Oferta menor. Os contratos futuros do café atingiram ontem o maior preço desde setembro do ano passado, na medida em que a oferta restrita de países da América Latina aumentou o apetite de fundos hedge e outros especuladores. A produção na Colômbia, o segundo maior produtor do mundo do grão arábica, poderá encolher em até 8,7% na safra atual por conta das fortes chuvas nas regiões produtoras. "A influência positiva dos fundos tem jogado os preços do café para cima", disse à Bloomberg Wiliam Adjadji, trader da Sucden Financial, de Paris. Com isso, os papéis para setembro fecharam a US$ 1,3415 por libra-peso, com alta de 290 pontos em Nova York. No mercado interno, a saca fechou a R$ 270,72, com alta de 0,67%, de acordo com o indicador Cepea/Esalq.
 
Chuvas esperadas. Os contratos futuros do suco de laranja concentrado e congelado recuaram ontem 130 pontos na bolsa de Nova York, para 94,05 centavos de dólar por libra-peso. Mais uma vez, os papéis foram pressionados pela contínua chuva que beneficia as lavouras na Flórida, o maior produtor dos Estados Unidos e o segundo maior do mundo, depois do Brasil. "Ao que parece, o período de seca acabou", disse à agência Dow Jones o analista James Cordier, da Optionsellers.com. Segundo o analista, embora nem todas as áreas da Flórida estejam recebendo chuvas, o cenário mudou de seca ameaçadora para uma ambiente mais favorável para a lavoura. No mercado paulista, a caixa de laranja de 40,8 quilos vendida às indústrias foi negociada ontem por R$ 4,00, segundo o Cepea/Esalq.
 
China liquida estoques. O receio de que a China, maior consumidor mundial de algodão, venha a comprar menos no exterior foi o principal fator para a desvalorização da fibra no mercado internacional ontem, segundo analistas ouvidos pela Bloomberg.
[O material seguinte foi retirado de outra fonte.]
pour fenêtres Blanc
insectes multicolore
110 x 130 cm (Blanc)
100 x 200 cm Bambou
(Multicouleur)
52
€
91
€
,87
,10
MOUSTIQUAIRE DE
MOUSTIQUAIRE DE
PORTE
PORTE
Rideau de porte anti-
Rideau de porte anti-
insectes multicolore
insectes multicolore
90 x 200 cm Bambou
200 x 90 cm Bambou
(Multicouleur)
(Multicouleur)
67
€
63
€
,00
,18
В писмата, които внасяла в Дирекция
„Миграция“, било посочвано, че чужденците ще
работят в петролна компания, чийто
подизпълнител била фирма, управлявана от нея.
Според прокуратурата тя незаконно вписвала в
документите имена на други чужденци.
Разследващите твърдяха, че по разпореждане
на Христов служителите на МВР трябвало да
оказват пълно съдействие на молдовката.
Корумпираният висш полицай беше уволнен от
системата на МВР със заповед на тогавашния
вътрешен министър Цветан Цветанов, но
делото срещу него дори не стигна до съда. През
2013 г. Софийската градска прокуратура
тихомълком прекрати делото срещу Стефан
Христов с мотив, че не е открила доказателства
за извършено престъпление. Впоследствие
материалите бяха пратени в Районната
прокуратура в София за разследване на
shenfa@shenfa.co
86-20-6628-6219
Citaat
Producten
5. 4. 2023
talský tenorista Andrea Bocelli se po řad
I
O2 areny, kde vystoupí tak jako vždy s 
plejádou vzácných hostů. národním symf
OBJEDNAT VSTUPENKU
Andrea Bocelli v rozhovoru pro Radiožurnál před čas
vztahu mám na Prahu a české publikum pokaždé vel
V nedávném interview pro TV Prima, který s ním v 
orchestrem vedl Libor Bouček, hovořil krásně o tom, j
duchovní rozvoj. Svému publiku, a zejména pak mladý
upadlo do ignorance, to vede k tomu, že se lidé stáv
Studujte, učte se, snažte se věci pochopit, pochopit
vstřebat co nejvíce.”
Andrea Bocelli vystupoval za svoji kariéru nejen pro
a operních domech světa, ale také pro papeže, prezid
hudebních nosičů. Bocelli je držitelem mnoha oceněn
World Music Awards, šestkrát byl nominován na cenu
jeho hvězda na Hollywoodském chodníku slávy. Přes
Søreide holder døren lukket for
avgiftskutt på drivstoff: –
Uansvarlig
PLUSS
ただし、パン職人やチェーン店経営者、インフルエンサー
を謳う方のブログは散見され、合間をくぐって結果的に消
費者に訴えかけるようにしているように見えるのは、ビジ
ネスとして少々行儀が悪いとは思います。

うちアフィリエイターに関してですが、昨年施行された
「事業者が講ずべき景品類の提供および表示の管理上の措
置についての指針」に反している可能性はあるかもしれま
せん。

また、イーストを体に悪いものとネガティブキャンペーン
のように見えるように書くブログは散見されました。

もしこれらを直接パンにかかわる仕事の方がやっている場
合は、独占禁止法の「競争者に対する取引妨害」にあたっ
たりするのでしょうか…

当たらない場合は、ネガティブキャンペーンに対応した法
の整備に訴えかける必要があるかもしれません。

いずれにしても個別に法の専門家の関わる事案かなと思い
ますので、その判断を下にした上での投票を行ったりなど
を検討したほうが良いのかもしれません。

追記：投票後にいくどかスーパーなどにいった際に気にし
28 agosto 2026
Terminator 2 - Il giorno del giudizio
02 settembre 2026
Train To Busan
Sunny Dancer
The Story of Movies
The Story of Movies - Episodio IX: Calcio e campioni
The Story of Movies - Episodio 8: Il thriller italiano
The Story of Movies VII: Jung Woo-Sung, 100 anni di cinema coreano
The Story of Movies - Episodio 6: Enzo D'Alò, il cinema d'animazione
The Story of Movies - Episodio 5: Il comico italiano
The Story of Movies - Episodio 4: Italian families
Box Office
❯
Foi a segunda queda nas últimas três sessões. O governo chinês elaborou um plano que prevê a liberação para o mercado interno de um volume não especificado de seus estoques. Com a decisão, o país tenta não só garantir suprimento às indústrias locais, mas também estabilizar seu mercado interno. Em Nova York, os contratos para outubro caíram 110 pontos, para 58,52 centavos de dólar por libra-peso. No mercado doméstico, a fibra saiu por R$ 1,2849 por libra-peso, uma baixa de 0,07%, de acordo com o indicador Cepea/Esalq.
 
Estoques em elevação. Os preços do trigo no mercado futuro recuaram ontem sob a perspectiva de que os crescentes estoques globais da commodity reduzam a demanda pelo trigo produzido nos Estados Unidos, o maior exportador mundial. Na bolsa de Chicago, os contratos com vencimento em setembro recuaram 2 centavos de dólar, para US$ 6,1450 por bushel. Em Kansas, os papéis que vencem em julho caíram 0,25 centavo de dólar, para US$ 6,5275 por bushel. "Não temos uma situação de estoques no mundo que permita que os preços do trigo cheguem às alturas", disse à Bloomberg Jason Britt, presidente da Central States Commodities, em Kansas City. No Paraná, a saca de 60 quilos de trigo saiu, na média, por R$ 28,50, uma alta de 0,32%, segundo o Departamento de Economia Rural (Deral).